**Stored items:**

....................

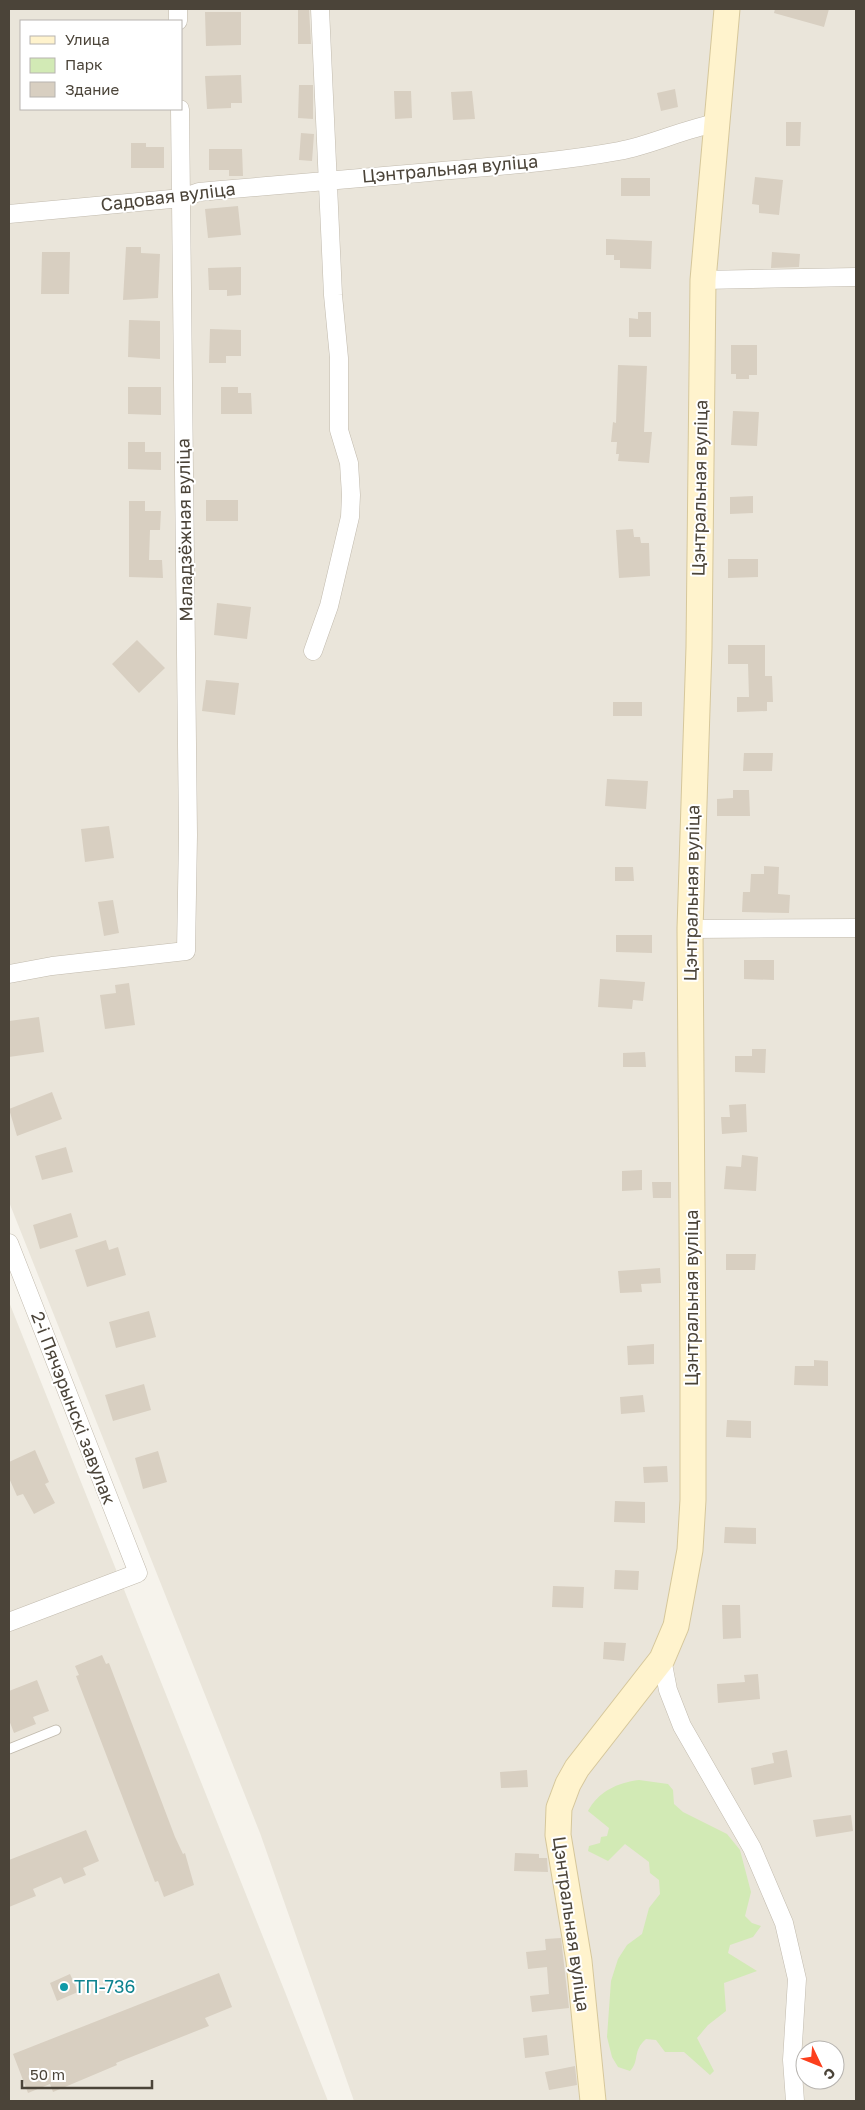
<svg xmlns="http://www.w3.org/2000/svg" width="865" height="2110" viewBox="0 0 865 2110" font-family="'Golos Text',sans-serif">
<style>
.residential{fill:#eae5da;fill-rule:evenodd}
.green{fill:#d2eab5}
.building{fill:#d8cfc1}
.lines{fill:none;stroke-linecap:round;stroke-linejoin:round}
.lane-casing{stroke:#c2bbae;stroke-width:11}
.street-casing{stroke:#c2bbae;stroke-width:19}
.secondary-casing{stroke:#d6c79b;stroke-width:27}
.lane{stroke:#fff;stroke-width:9}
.street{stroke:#fff;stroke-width:18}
.secondary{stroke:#fff3cd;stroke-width:25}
.culture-dot{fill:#0f9aa8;stroke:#fff;stroke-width:2}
.labels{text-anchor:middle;stroke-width:4;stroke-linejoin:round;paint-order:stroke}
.street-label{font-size:18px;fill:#4b4439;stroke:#fff}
.culture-label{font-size:18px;fill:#0d838f;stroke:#fff;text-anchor:start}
</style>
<rect width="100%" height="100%" fill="#f6f3ec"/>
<!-- residential -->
<path class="residential" d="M9 9H856V2101H354L260 1833 9 1202ZM21 21H181V109H21ZM805 2050H835V2080H805Z
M9 1302 285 1992 328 2101H9Z"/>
<!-- green -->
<path class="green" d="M639 1780 668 1784 673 1790 674 1804 683 1812 727 1834 740 1850 751 1892 745 1916 752 1923 761 1926 753 1937 730 1945 728 1953 757 1971 724 1983 726 2011 708 2025 697 2038 714 2071 710 2075 684 2052H665L656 2040 646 2039C632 2051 640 2061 630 2071L618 2067 612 2057 607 2037 611 1981 618 1959 627 1945 642 1934 649 1908 660 1894 659 1880 650 1873 649 1862 625 1844 608 1861 588 1851 589 1846 600 1843 601 1837 607 1836 609 1828 588 1811C599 1791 617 1783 639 1780Z"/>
<!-- building -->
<path class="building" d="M298 9H309L311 44H298Z
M775 9H829L824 27 774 13Z
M205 12H241V45L206 46Z
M241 75 242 103H231V108L207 109 205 76Z
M299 85H313V119L298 118Z
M675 89 678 107 661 111 657 93Z
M394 91H411L412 118 395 119Z
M472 91 475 119 453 120 451 92Z
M786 122H801L800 146H786Z
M301 133 314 134 312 161 299 160Z
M131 143H146V147H164V168H131Z
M209 149H242L243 176H229V170H209Z
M755 177 783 180 779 215 759 213V205L752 204Z
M621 178H650V196H621Z
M238 206 241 235 208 238 205 209Z
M606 239 652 241 651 269 620 268V260H614V255H606Z
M126 247H141V253L160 254 158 298 123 300Z
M42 252H70L69 294H41Z
M772 252 800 254 799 267 771 268Z
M241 267V295L227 296V290H209L208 268Z
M638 312H651V337H629V318L638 319Z
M129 320 160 321V359L128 357Z
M210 329 241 330V356H226V363H209Z
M731 345H757V375H749V379H736V374H731Z
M618 365 647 366 644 432H652L649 463 618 461 619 454H616L617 442H611L613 422 616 423Z
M128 387H161V415L128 414Z
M221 387H238V393H251L252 414H221Z
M733 411 759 412 757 446 731 445Z
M128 442H145V452H161V470L128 469Z
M753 496V513L730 514V497Z
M206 500H238V521H206Z
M129 501H145V511H161L160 530H150L149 560H162L163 578 129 577Z
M633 529 634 537H640L641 543H649L650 576 619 578 616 530Z
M728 559H758V577L728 578Z
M217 603 251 607 247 639 214 635Z
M137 640 165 668 139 693 112 664Z
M728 645H765V676H772L773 702H767V711L737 712V697H749L748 664H728Z
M206 680 239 683 235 715 202 711Z
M613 702H642V716H613Z
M744 753H773L772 771H743Z
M607 779 648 781 646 809 605 806Z
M733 790H749L750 816H717V799L733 798Z
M109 826 114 858 85 862 81 829Z
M764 866 779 867 778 894 790 895 789 913 742 912 743 892H750L751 874H764Z
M615 867H633L634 881H615Z
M113 900 119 933 104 936 98 902Z
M616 935H652V953L616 952Z
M744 960H774V980L744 979Z
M600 979 645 982 643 1001 633 1000 632 1009 598 1007Z
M129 983 135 1025 105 1029 100 995 116 993 115 985Z
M39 1017 44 1052 9 1057V1021Z
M752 1049H766L765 1073 735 1072V1056H752Z
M645 1052 646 1067H623V1053Z
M52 1092 62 1119 17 1136 9 1109Z
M746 1104 747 1132 722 1134 721 1117H730L729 1105Z
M66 1147 73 1172 42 1180 35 1156Z
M742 1155 758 1157 756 1191 724 1189 726 1166 741 1167Z
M642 1170V1190L622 1191V1171Z
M652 1182H671V1198H653Z
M71 1213 78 1237 40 1249 33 1225Z
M106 1240 109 1250 118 1247 126 1275 87 1287 75 1250Z
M726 1254H756L755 1270H726Z
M660 1268 661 1283 641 1284 642 1292 620 1293 618 1271Z
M149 1311 156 1337 116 1348 109 1322Z
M654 1344V1364L628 1365 627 1346Z
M814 1360 828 1361V1386L794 1385 795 1366H814Z
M144 1384 151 1410 113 1421 105 1395Z
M643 1395 645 1412 621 1414 620 1397Z
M727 1420 751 1421V1438L726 1437Z
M35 1450 49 1482 45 1484 55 1503 34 1514 23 1494 17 1496 9 1478V1462Z
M158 1451 167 1482 143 1489 135 1458Z
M667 1466 668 1482 644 1483 643 1467Z
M615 1501 645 1502V1523L614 1522Z
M725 1527 756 1528V1544L724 1543Z
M615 1570 639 1571 638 1590 614 1589Z
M553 1586 584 1587 583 1608 552 1607Z
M722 1605H740L741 1638 723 1639Z
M604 1642 626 1643 624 1661 603 1659Z
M102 1655 106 1664 109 1663 175 1837 183 1854 185 1853 194 1885 164 1897 158 1881 155 1882 76 1676 79 1675 75 1666Z
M758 1674 760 1699 718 1703 717 1684 745 1682 744 1675Z
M37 1680 49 1711 33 1717 36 1724 14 1733 9 1720V1691Z
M787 1750 792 1777 754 1785 751 1768 774 1763 772 1753Z
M527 1770 528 1787 501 1788 500 1772Z
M851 1815 853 1831 816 1837 813 1820Z
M86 1830 99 1861 83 1868 86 1875 64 1884 61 1877 33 1889 36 1896 9 1907V1860Z
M515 1853 539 1854V1858H547L548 1872 514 1871Z
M561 1938 569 2008 532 2012 530 1996 549 1994 547 1967 528 1969 526 1952 546 1950 545 1939Z
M219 1973 232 2007 205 2018 209 2026 116 2063 117 2065 53 2092 50 2084 28 2093 13 2054Z
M70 1974 78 1992 57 2001 50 1983Z
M547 2035 549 2055 525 2058 523 2038Z
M575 2066 577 2085 549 2090 545 2072Z"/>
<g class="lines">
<defs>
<path id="lane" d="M9 1749 56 1730"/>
<path id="street" d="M178 9V21
M9 214 182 198 199 192C272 185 345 179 419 173 485 167 553 163 619 151 652 145 683 129 717 123
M703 280 856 277
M313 651 329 606 350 517 351 495 349 463 339 430V358L333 295 320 9
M690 929 856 928
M9 974 52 966 186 951 188 835 180 109
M9 1243 138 1573 9 1622
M662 1659 668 1690 682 1726 752 1848 784 1923 797 1979 792 2060 795 2101"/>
<path id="secondary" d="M593 2101 579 1961 558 1835 559 1808 568 1784 577 1768 662 1659 676 1626 690 1550 693 1500V1364L690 929 699 647 703 280 727 9"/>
</defs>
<!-- lane casing -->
<use href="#lane" class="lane-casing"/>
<!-- street casing -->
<use href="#street" class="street-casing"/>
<!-- secondary casing -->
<use href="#secondary" class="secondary-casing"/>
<!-- lane -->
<use href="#lane" class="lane"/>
<!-- street -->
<use href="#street" class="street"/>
<!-- secondary -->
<use href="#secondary" class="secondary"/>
</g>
<!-- markers -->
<circle class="culture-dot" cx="64" cy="1987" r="5"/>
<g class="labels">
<!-- street labels -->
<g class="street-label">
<text transform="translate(450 169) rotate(-5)" y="6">Цэнтральная вуліца</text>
<text transform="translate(168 197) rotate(-7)" y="6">Садовая вуліца</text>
<text transform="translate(700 488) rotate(-89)" y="6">Цэнтральная вуліца</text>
<text transform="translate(185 530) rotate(-91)" y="6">Маладзёжная вуліца</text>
<text transform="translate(692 893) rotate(-89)" y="6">Цэнтральная вуліца</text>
<text transform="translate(692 1298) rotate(-90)" y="6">Цэнтральная вуліца</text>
<text transform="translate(73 1408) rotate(69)" y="6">2-і Пячэрынскі завулак</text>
<text transform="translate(571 1924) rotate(82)" y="6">Цэнтральная вуліца</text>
</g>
<!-- culture labels -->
<g class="culture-label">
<text x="74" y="1993">ТП-736</text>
</g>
</g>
<!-- border -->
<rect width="865" height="2110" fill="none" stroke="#4b4439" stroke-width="20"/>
<!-- legend -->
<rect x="20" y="20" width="162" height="90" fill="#ffffff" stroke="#b7b4b0"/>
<rect x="30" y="36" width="25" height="8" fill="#fff3cd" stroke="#b7b4b0"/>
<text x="65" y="45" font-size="15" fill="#4b4439">Улица</text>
<rect x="30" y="58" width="25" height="15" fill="#d2eab5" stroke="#b7b4b0"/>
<text x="65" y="70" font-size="15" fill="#4b4439">Парк</text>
<rect x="30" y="82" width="25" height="15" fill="#d8cfc1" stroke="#b7b4b0"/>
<text x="65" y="95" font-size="15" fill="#4b4439">Здание</text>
<!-- north arrow -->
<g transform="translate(820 2065) rotate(133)"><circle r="24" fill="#ffffff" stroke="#b7b4b0"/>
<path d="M0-4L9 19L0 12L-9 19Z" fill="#fc3f1d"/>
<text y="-8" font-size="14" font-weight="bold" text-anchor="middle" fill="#4b4439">С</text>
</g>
<!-- scale -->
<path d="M22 2080v8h130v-8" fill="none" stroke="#4b4439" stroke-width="2.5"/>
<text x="30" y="2080" font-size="15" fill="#4b4439" stroke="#ffffff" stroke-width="4" paint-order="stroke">50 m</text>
</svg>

....................

In the entries above, identify every line with the string "lines".

.lines{fill:none;stroke-linecap:round;stroke-linejoin:round}
<g class="lines">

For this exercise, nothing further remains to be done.